__REQUIRED ACTION__: Count every line below that contains "item", then state the total with no other output.

═══ RECORD SET ═══

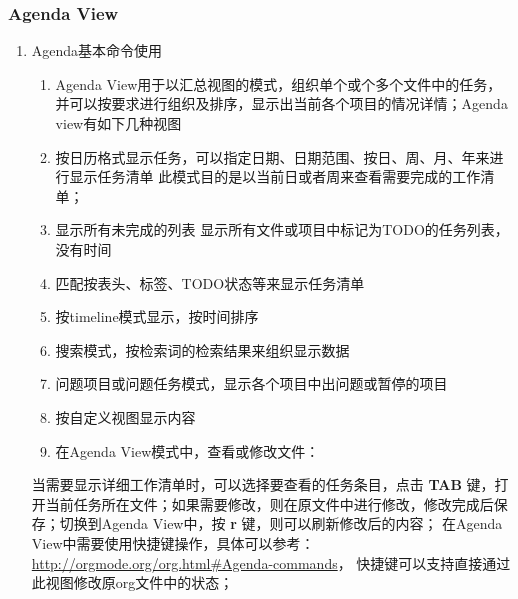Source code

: \documentclass[10pt,a4paper]{article}
\begin{document}
\subsubsection{Agenda View}
\label{sec-2-2-4}
\begin{enumerate}
\item Agenda基本命令使用
\label{sec-2-2-4-1}
\begin{enumerate}
\item Agenda View用于以汇总视图的模式，组织单个或个多个文件中的任务，并可以按要求进行组织及排序，显示出当前各个项目的情况详情；Agenda view有如下几种视图
\item 按日历格式显示任务，可以指定日期、日期范围、按日、周、月、年来进行显示任务清单
此模式目的是以当前日或者周来查看需要完成的工作清单；
\item 显示所有未完成的列表
显示所有文件或项目中标记为TODO的任务列表，没有时间
\item 匹配按表头、标签、TODO状态等来显示任务清单
\item 按timeline模式显示，按时间排序
\item 搜索模式，按检索词的检索结果来组织显示数据
\item 问题项目或问题任务模式，显示各个项目中出问题或暂停的项目
\item 按自定义视图显示内容

\item 在Agenda View模式中，查看或修改文件：
\end{enumerate}
当需要显示详细工作清单时，可以选择要查看的任务条目，点击 \textbf{TAB} 键，打开当前任务所在文件；如果需要修改，则在原文件中进行修改，修改完成后保存；切换到Agenda View中，按 \textbf{r} 键，则可以刷新修改后的内容；
在Agenda View中需要使用快捷键操作，具体可以参考： \url{http://orgmode.org/org.html#Agenda-commands}， 快捷键可以支持直接通过此视图修改原org文件中的状态；


\end{enumerate}
\end{document}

═══

__RESULT OF THE EXERCISE__: 10